Review: Boneland by Alan Garner

Like many others I read Boneland as a much awaited sequel to Weirdstone of Brisingamen and The Moon of Gomrath. I’d already read reports that the novel would be Garner in ‘grown-up’ mode and I eagerly anticipated a conclusion to the story.

I read the novel in two sittings, roughly half and half. After reading the first half I was in two minds, I didn’t warm to Meg’s dialogue and wondered where Garner was going with the parallel narratives.

However, having paused for thought I started to see the novel as in a different light. Familiarity drew me in and I began to recognize the backdrop from the previous books. As a grown-up I’ve often wondered what the magic of childhood turns into with maturity of mind, and I think that Garner has attempted to capture that place in the adult abstract mind between myth/magic and rational thought.

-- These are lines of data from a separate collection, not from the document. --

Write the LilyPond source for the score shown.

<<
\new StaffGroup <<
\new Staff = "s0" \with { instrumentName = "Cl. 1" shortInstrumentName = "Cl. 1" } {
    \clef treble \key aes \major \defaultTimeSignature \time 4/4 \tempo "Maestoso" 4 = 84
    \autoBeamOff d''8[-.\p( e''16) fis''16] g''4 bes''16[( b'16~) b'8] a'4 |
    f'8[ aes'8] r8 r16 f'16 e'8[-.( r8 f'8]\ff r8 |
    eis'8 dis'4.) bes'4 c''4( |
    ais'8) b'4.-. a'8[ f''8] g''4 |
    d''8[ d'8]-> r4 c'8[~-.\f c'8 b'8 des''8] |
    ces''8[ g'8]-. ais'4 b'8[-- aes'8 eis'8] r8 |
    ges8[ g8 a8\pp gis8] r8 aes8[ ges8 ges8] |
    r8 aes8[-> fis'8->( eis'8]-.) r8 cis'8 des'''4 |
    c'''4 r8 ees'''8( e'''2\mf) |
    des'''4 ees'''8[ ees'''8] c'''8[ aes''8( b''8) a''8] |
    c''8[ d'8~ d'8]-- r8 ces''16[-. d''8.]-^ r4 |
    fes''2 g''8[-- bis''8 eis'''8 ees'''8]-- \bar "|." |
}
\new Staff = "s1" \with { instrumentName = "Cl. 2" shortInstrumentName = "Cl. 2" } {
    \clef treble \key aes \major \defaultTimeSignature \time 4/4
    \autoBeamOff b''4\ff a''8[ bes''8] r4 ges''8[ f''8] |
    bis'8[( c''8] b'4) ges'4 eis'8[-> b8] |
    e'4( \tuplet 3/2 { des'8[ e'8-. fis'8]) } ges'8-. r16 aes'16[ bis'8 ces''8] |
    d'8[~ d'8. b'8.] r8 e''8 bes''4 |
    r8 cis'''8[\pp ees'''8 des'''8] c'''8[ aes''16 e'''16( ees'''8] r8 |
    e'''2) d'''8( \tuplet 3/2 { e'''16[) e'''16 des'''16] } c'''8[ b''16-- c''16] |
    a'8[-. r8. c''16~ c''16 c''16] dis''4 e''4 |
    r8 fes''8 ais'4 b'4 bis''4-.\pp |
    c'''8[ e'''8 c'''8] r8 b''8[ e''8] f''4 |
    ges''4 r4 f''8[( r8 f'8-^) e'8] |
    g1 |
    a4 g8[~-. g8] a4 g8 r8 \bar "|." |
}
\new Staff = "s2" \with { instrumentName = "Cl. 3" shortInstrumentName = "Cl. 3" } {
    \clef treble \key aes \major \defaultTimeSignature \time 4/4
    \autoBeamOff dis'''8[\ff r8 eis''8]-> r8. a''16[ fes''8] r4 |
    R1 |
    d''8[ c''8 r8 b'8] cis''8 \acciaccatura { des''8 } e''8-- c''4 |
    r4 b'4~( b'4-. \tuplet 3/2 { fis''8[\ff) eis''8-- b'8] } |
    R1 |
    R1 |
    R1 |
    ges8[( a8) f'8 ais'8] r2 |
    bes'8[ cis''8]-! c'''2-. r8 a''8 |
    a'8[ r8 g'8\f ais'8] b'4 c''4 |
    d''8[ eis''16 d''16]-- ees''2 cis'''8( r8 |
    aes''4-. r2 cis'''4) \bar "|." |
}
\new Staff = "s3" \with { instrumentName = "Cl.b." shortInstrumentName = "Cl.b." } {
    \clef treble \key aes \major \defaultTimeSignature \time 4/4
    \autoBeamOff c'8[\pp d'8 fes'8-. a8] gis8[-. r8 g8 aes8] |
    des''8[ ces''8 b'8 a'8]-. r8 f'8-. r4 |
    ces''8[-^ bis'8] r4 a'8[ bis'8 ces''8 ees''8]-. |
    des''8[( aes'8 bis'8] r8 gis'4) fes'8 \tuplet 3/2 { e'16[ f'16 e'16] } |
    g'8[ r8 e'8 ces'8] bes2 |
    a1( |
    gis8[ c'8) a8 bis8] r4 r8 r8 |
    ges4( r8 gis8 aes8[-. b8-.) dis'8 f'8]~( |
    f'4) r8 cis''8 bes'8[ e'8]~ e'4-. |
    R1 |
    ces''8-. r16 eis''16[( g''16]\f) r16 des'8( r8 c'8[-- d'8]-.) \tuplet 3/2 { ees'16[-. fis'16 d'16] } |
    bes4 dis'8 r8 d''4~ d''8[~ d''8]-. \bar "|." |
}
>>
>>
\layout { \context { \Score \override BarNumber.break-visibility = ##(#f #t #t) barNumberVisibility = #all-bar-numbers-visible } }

Psychotherapy investigates childhood fears translated into adult terms and I think Garner is brave to use this as the vehicle for discovery and, for me as a psychologist, this was the weakest aspect of the novel. Yet I have to question how he would have done it otherwise.

There has been some debate over Meg’s identity and whether she is, in fact, the Morrigan. To me, Meg represents the reason that comes with maturity before (or to prevent) aged bitterness sets in. I expect that the fact that the Morrigan was represented as a witch-like character in the children’s books readily translates, but, like all identities, Meg’s may be transient and certainly in Bonelands she is the safety vessel for Colin’s psyche, ever reminding him that he has to find whatever he is looking for himself, and that the inner self can never be second guessed. 

I love the triple goddess references and its link to ‘growing up’. Some of the references are fairly obvious and some of them hidden deep in the trilogy, but on my reading we have a lasting impression of Susan, just as Colin had, even as an adult. Outside Garner’s trilogy, Morrigan is a mythological goddess figure, often depicted as three figures in the Ulster Cycle of Irish mythology. Her ability to shape-shift and to appear as an animal fits with Garner’s character, who’s name has it’s uncertain origins in either terror or greatness. 

Lined up with Colin’s quest for understanding, I do feel the novel reached a conclusion; not the simple and satisfying conclusion reached children’s literature, but a more complex conclusion that life’s unanswered questions give us if we dig deep. But that’s just me. As other reviewers have pointed out, different people will get different things from this book depending on their own perspective and understanding. This is the strength of the book. If your own psyche is drenched with myth and legend and you are conversant with the grown-up experiences of mental illness, obsession, and deep concern for the future of the planet, much of this novel will resonate. It does work on the level of ‘just a story’ but some of the mythological concepts are complicated and need patience. If you are looking for a children’s story or and obvious conclusion you will be disappointed. 

For me, a wonderful book that excited me, made me think deeply and helped me to remember not only my childhood, but also things that are precious to me.